Grid-based many-objective optimiser for aircraft conceptual design with multiple aircraft configurations


Champasak P., Panagant N., Pholdee N., Bureerat S., Rajendran P., YILDIZ A. R.

ENGINEERING APPLICATIONS OF ARTIFICIAL INTELLIGENCE, vol.126, 2023 (SCI-Expanded) identifier identifier

  • Publication Type: Article / Article
  • Volume: 126
  • Publication Date: 2023
  • Doi Number: 10.1016/j.engappai.2023.106951
  • Journal Name: ENGINEERING APPLICATIONS OF ARTIFICIAL INTELLIGENCE
  • Journal Indexes: Science Citation Index Expanded (SCI-EXPANDED), Scopus, Academic Search Premier, Aerospace Database, Applied Science & Technology Source, Communication Abstracts, Compendex, Computer & Applied Sciences, INSPEC, Metadex, Civil Engineering Abstracts
  • Keywords: Multi -configurations, Aircraft conceptual design, Many -objective optimisation, Iterative parameter distribution estimation, Metaheuristics, Aircraft performance, GENETIC ALGORITHMS, MULTIOBJECTIVE OPTIMIZATION, DIFFERENTIAL EVOLUTION, AERODYNAMIC DESIGN
  • Bursa Uludag University Affiliated: Yes

Abstract

This paper presents an aircraft conceptual design technique with more than three objective functions, called many-objective optimisation.
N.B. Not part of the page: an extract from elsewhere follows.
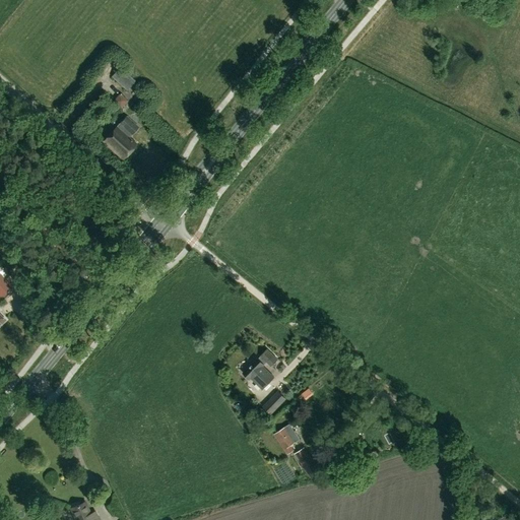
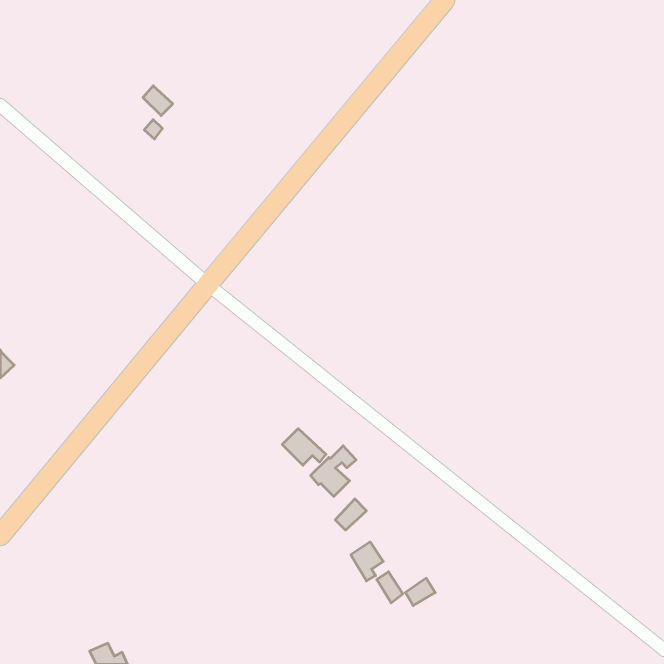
building: [104,115,139,158] -> none
building: none -> [282,429,326,465]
The selection of aircraft configuration is usually achieved using a system engineering approach. This selection approach has the design variables assigned to remove the configuration decision-making process. The design problem is demonstrated for the conceptual design of a fixed-wing unmanned aerial vehicle. Eight objective functions, including power required, take-off weight, take-off distance, landing distance, endurance, range, lift coefficient at cruise and drag coefficient at cruise, are posed, while the constraints are aircraft stability, performance required and take-off distance. Design variables simultaneously determine an aircraft configuration, shape and sizing parameters. Hence a new, many-objective metaheuristic is developed to increase the design performance. A grid-based many-objective metaheuristic with iterative parameter distribution estimation (MM-IPDE-Gr) is developed. It is an enhanced variant of the MM-IPDE with improved reproduction schemes, adaptive parameters and a grid-based clustering technique. Several additional reproduction schemes in mutation and crossover processes with two additional adaptive parameters are integrated to increase population diversity and improve the exploration ability of the algorithm. In addition, the gridbased method is integrated as a clustering technique to improve the Pareto clustering process in many-objective optimisation. The proposed method, with established newly invented metaheuristics, is used to solve the new design problem and its performance compared with existing design methods. It is shown that the proposed manyobjective metaheuristic gives the best results.